| Liste des tâches |
1. Expliquez en une à trois phrases, d'après le texte extrait, pourquoi il est impossible de trouver un exemplaire du Labyrinthe de l'inhumain.
2. Selon le texte extrait, en quelle année Le Labyrinthe de l'inhumain fut-il publié pour la première fois ?
3. Modifiez le passage du texte extrait allant de « Depuis longtemps, il » à « France. En vain. » en remplaçant « Élimane » par « T.C. Elimane », puis donnez le passage ainsi modifié.

**** Texte extrait ****

Le Devoir de violence a révélé que, si les colonisateurs français étaient cruels, leurs prédécesseurs africains l’étaient tout autant. Très vite, le roman a été accusé de plagiat, retiré de la vente, et Ouologuem a disparu de la scène littéraire.

Eh bien ! Sache, lecteur, qu’aujourd’hui ce n’est pas de ce livre que je viens te parler, mais de celui-ci :


La plus secrète mémoire des hommes raconte l’histoire d’un écrivain sénégalais fictif nommé T.C. Elimane. Bien qu’il ne soit pas Ouologuem, son parcours y fait fortement écho. Elimane, comme on l’apprend dès les premières pages, incarne les trois prouesses de l’écrivain mythique : un nom à initiales, sans prénom ; un seul roman publié ; puis une disparition totale.

Le narrateur est Diégane Latyr Faye, jeune écrivain sénégalais, comme son créateur. Il bénéficie d’une bourse pour étudier en France, mais aspire avant tout à devenir romancier. Trois jours avant sa rupture avec Aïda, une femme mi-colombienne, mi-algérienne, il publie son premier roman. Aïda voulait rejoindre la révolution algérienne et couper tout lien. Le roman ne connut pas plus de succès que leur relation. Diégane envisage désormais d’écrire une œuvre ambitieuse.

Depuis longtemps, il s’intéresse à Élimane, mais il est impossible de trouver un exemplaire de son œuvre maîtresse, Le Labyrinthe de l’inhumain. Comme Ouologuem, Élimane fut accusé de plagiat. Les éditeurs retirèrent le livre, qui ne fut jamais réédité. Faye le cherche partout, espérant en trouver un exemplaire en arrivant en France. En vain.

En France, il peut consulter les archives et retracer l’histoire. L’ouvrage, publié pour la première fois en 1938,  soit trente ans avant Le Devoir de violence,  reçut des critiques mitigées. Mbougar Sarr se moque brillamment du racisme des critiques français. L’un qualifie Élimane de « Rimbaud nègre ». Un autre prétend que le livre est si brillant qu’il ne peut avoir été écrit par un Africain, mais plutôt par un Français se faisant passer pour tel. Les critiques racistes abondent. Puis viennent les accusations de plagiat, le retrait du livre, et la disparition de l’auteur.

**** Bloc de données ****

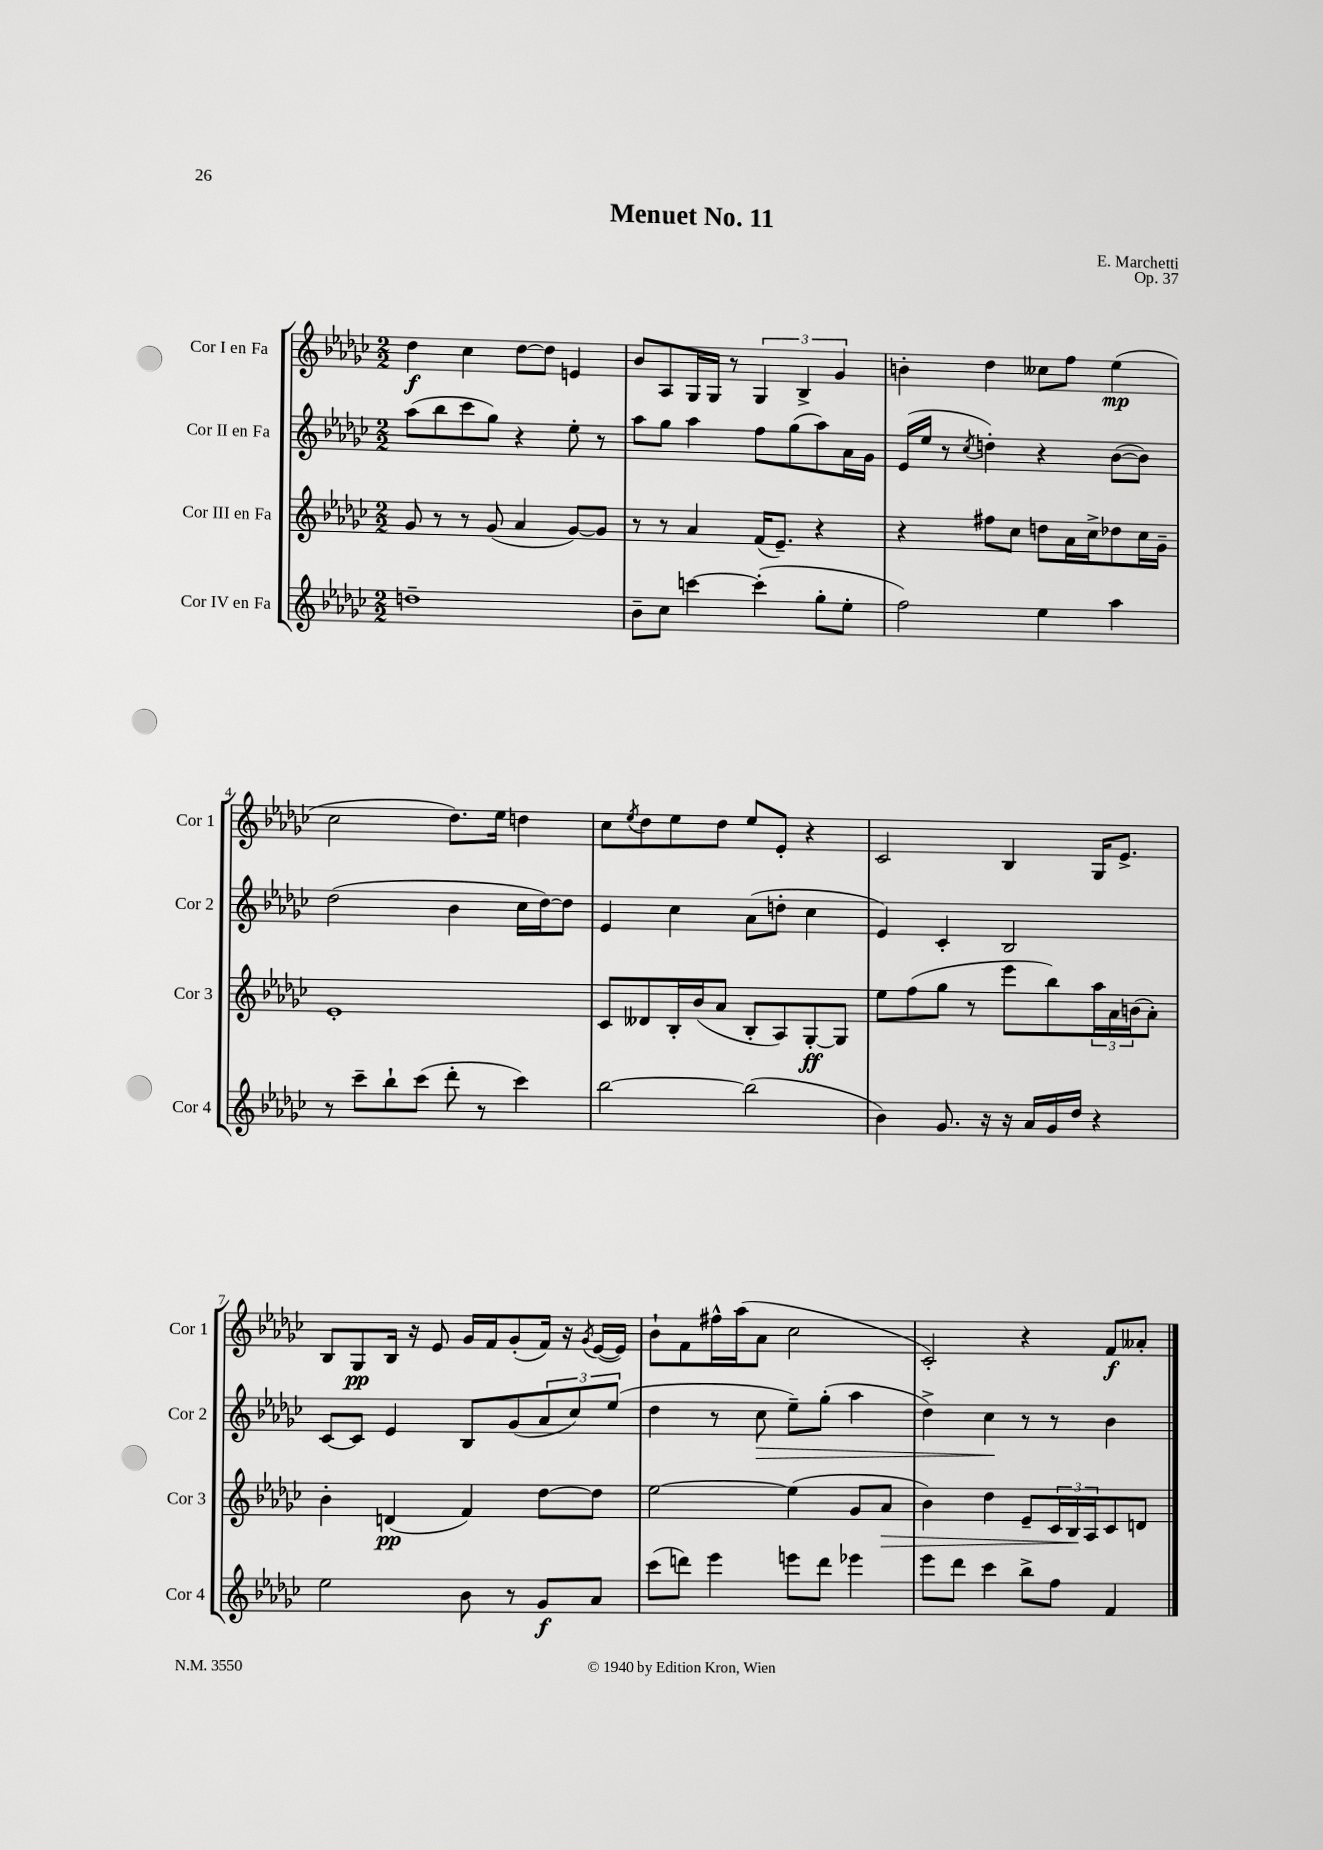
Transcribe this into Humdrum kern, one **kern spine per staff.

****

| Réponses dans l'ordre |
1. Élimane fut accusé de plagiat, et les éditeurs retirèrent alors le livre, qui ne fut jamais réédité. Faye ne parvient donc pas à en trouver un exemplaire, même en France.

2. En 1938.

3.
Depuis longtemps, il s’intéresse à T.C. Elimane, mais il est impossible de trouver un exemplaire de son œuvre maîtresse, Le Labyrinthe de l’inhumain. Comme Ouologuem, T.C. Elimane fut accusé de plagiat. Les éditeurs retirèrent le livre, qui ne fut jamais réédité. Faye le cherche partout, espérant en trouver un exemplaire en arrivant en France. En vain.